The very short of it is that the “flavor components” are locked behind the cell wall of the tobacco plants structure, because that is the way mother nature solved many of the problems that confront a living plant: “the plant cell wall plays a wide range of physiological functions, which include the defense system against pathogens, translocation of nutrients (in this case ‘flavors’), and transduction of chemical signals within plants, and the mechanical physical structure or the plant itself.”
So you want to get those great tobacco flavors into your vape juice to enjoy? Well, then you have to beat mother nature at her own game. That is going to require disruptions of the cell wall. So things like Heat, mechanical destruction of the wall itself (ultrasonics are commonly used for this approach), and enzymatic chemicals, are all ways to work on the problem at hand. Time works, sort of, but without breaking through the cell wall you might have to outwait mother nature, which is always an ‘iffy’ proposition. Just ask any cat.

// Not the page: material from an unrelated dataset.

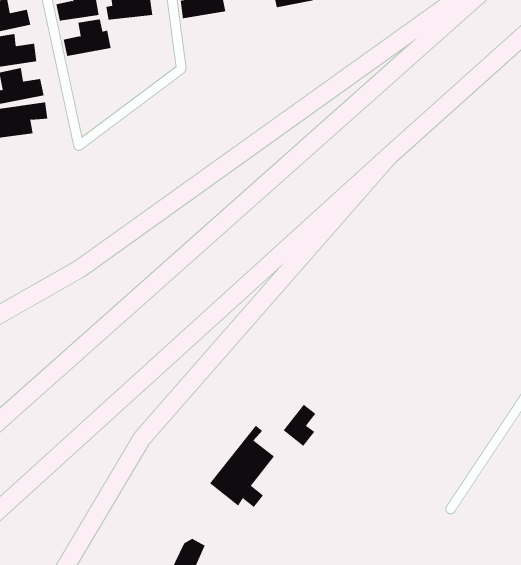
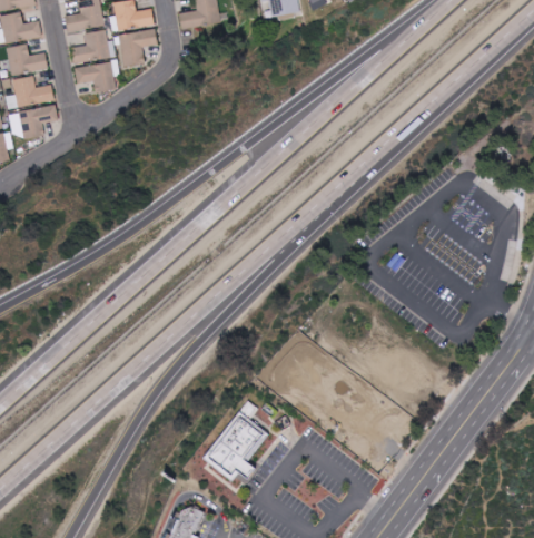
building: none -> [120,30,157,67]
building: none -> [75,61,117,94]
building: [283,404,316,447] -> none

There are very good references to this subject all over the net . You can start on a background discussion of cell walls at Wikipedia, then move on to research paperss for tobacco plants with things like this: Cell Wall Dynamics in Tobacco
I want to add that the very clever insight that @Kinnikinnick saw with his “hot bump start” is that the initial heat shock to the cell wall provide sufficient disruption to maximize the effective use of the later ‘closet soak’ time. It works very well because of valid technical reasons.